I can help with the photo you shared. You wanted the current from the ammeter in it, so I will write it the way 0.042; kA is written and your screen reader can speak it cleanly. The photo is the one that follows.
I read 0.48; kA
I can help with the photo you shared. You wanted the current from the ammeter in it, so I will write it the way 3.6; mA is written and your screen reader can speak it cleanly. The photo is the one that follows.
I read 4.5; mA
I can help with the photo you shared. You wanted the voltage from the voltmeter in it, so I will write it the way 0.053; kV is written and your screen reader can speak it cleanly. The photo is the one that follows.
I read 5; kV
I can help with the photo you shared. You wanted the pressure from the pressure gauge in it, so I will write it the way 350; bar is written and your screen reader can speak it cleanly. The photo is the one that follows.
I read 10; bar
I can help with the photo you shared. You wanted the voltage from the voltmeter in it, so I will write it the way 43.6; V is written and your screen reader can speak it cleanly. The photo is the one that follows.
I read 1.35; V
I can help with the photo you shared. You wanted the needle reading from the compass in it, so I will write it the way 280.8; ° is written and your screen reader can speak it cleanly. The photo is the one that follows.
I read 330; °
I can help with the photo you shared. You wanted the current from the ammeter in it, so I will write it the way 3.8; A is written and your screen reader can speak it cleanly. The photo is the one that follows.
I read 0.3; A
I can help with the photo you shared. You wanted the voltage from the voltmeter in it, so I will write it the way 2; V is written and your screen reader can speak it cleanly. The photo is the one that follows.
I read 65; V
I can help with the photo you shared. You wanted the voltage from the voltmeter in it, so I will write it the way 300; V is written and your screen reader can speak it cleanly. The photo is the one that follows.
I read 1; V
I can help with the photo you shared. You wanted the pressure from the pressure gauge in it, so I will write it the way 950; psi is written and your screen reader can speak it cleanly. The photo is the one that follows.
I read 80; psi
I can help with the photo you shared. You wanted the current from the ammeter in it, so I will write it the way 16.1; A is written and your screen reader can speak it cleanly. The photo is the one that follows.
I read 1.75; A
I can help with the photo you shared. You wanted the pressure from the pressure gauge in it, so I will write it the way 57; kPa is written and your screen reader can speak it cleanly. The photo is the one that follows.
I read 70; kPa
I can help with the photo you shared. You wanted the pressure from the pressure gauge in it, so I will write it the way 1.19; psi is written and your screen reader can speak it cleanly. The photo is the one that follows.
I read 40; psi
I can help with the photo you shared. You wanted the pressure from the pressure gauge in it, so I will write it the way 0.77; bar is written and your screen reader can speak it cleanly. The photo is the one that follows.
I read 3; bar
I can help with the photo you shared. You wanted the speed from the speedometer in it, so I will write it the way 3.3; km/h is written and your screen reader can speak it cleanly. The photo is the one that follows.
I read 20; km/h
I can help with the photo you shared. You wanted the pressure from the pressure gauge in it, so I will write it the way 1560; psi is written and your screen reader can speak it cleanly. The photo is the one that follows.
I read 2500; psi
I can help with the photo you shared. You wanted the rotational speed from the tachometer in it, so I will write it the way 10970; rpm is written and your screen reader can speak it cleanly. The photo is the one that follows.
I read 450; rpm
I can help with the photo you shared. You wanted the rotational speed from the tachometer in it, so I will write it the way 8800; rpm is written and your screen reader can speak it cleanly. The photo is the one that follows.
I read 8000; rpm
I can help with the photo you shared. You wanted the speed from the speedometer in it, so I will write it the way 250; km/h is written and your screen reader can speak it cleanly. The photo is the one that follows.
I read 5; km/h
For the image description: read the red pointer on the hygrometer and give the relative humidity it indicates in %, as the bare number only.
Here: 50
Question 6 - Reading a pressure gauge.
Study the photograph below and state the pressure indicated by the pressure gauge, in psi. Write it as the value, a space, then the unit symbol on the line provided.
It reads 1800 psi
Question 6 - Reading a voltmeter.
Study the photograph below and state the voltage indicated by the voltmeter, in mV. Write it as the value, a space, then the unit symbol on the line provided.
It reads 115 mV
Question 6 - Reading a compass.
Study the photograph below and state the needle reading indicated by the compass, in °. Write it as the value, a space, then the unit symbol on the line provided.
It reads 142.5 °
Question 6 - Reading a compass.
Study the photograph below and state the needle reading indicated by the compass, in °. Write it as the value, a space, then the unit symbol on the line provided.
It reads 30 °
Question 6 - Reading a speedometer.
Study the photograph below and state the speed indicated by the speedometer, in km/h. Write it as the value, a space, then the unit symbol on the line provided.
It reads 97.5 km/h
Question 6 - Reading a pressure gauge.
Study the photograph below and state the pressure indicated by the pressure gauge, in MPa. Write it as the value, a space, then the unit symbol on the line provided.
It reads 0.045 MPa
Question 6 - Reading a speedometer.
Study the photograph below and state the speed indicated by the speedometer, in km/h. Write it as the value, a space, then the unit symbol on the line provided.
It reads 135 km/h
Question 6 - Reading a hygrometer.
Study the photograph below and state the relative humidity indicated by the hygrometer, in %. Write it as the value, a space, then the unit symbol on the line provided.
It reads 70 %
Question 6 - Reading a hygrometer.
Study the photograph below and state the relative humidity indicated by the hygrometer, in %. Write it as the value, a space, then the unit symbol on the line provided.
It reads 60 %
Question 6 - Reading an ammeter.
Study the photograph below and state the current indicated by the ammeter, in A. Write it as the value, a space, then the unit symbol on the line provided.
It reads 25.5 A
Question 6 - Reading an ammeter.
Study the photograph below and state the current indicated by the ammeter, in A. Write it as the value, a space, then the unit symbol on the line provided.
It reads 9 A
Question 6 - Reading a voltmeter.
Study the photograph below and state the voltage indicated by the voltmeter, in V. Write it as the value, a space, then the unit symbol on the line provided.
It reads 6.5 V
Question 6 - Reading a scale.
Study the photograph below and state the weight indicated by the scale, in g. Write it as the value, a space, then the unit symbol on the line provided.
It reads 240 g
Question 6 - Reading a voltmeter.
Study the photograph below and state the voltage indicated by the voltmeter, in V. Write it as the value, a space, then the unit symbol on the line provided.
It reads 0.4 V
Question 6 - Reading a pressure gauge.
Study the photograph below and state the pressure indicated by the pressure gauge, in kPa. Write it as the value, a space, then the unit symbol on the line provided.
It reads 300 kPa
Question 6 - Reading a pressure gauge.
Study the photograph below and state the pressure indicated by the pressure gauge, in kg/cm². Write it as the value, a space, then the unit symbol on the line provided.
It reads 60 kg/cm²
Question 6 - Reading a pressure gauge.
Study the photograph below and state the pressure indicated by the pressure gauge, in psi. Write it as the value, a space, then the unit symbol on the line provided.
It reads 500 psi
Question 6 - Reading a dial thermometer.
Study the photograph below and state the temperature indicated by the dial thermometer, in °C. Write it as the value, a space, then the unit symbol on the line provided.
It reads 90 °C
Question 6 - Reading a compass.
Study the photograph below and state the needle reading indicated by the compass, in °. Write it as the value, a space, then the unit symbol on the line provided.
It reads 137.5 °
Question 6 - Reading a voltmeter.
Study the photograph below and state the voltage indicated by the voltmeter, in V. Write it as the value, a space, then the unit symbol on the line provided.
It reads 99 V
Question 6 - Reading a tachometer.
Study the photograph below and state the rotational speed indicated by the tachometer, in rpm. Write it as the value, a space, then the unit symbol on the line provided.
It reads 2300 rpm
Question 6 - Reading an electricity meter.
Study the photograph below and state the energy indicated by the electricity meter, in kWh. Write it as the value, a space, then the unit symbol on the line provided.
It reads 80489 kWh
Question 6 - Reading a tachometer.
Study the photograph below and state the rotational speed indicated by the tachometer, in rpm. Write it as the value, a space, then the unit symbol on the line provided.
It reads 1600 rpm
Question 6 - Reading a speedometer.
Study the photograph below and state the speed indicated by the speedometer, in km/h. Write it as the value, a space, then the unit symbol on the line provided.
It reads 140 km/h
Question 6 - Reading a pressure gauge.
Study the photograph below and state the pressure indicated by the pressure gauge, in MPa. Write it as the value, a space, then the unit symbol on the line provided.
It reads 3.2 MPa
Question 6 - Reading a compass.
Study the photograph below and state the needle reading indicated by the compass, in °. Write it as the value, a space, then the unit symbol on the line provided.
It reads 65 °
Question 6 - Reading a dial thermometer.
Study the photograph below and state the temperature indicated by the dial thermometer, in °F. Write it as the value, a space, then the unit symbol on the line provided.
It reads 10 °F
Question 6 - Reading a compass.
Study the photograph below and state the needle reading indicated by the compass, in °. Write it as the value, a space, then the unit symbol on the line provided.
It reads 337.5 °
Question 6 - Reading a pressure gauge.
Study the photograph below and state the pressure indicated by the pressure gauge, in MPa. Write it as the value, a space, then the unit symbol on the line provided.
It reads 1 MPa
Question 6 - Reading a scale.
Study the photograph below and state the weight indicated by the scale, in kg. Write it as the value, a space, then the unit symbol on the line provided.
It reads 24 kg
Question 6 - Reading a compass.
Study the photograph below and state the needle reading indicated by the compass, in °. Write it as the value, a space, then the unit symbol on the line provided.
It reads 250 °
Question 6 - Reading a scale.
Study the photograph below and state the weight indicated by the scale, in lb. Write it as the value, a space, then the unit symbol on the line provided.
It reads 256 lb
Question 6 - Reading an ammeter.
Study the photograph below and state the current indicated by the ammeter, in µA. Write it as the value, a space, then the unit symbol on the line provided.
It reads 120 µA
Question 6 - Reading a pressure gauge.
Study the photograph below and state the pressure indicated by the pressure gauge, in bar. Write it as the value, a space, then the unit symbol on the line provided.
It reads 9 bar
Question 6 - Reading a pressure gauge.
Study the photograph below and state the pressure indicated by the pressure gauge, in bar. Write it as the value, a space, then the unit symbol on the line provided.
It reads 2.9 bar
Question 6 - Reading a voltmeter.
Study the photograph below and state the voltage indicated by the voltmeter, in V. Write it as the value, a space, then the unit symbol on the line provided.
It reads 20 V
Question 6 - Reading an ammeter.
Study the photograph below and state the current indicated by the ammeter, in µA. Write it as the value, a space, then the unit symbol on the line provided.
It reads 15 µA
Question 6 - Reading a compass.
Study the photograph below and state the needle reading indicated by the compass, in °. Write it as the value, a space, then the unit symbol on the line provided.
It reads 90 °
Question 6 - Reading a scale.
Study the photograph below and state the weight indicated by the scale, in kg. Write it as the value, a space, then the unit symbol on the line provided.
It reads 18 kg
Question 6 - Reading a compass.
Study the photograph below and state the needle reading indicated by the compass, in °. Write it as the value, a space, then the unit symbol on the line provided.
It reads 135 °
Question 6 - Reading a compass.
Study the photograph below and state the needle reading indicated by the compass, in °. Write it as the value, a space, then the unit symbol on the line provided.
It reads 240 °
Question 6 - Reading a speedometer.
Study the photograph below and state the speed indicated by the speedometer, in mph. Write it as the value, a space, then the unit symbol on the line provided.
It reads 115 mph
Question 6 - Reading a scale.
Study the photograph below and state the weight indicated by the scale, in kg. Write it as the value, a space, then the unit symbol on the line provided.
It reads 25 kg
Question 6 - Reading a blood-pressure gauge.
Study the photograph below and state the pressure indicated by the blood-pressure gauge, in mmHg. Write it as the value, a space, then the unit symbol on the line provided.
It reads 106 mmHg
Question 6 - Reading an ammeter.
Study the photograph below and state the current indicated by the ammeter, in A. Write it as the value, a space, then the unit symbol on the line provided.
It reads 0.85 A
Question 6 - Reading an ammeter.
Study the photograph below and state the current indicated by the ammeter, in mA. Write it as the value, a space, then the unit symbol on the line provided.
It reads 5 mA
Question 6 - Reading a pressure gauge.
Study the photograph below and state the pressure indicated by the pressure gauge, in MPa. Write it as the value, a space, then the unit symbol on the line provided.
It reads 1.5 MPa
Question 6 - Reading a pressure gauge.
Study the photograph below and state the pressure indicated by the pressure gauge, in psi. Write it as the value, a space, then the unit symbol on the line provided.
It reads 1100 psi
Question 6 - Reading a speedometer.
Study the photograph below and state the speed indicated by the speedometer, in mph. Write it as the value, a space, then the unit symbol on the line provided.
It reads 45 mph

— WORK TO COMPLETE —
Repeat the material above word for word, starting with its first line and going on through the line with "I read 80; psi".

— RESPONSE FOR THIS EXERCISE —
I can help with the photo you shared. You wanted the current from the ammeter in it, so I will write it the way 0.042; kA is written and your screen reader can speak it cleanly. The photo is the one that follows.
I read 0.48; kA
I can help with the photo you shared. You wanted the current from the ammeter in it, so I will write it the way 3.6; mA is written and your screen reader can speak it cleanly. The photo is the one that follows.
I read 4.5; mA
I can help with the photo you shared. You wanted the voltage from the voltmeter in it, so I will write it the way 0.053; kV is written and your screen reader can speak it cleanly. The photo is the one that follows.
I read 5; kV
I can help with the photo you shared. You wanted the pressure from the pressure gauge in it, so I will write it the way 350; bar is written and your screen reader can speak it cleanly. The photo is the one that follows.
I read 10; bar
I can help with the photo you shared. You wanted the voltage from the voltmeter in it, so I will write it the way 43.6; V is written and your screen reader can speak it cleanly. The photo is the one that follows.
I read 1.35; V
I can help with the photo you shared. You wanted the needle reading from the compass in it, so I will write it the way 280.8; ° is written and your screen reader can speak it cleanly. The photo is the one that follows.
I read 330; °
I can help with the photo you shared. You wanted the current from the ammeter in it, so I will write it the way 3.8; A is written and your screen reader can speak it cleanly. The photo is the one that follows.
I read 0.3; A
I can help with the photo you shared. You wanted the voltage from the voltmeter in it, so I will write it the way 2; V is written and your screen reader can speak it cleanly. The photo is the one that follows.
I read 65; V
I can help with the photo you shared. You wanted the voltage from the voltmeter in it, so I will write it the way 300; V is written and your screen reader can speak it cleanly. The photo is the one that follows.
I read 1; V
I can help with the photo you shared. You wanted the pressure from the pressure gauge in it, so I will write it the way 950; psi is written and your screen reader can speak it cleanly. The photo is the one that follows.
I read 80; psi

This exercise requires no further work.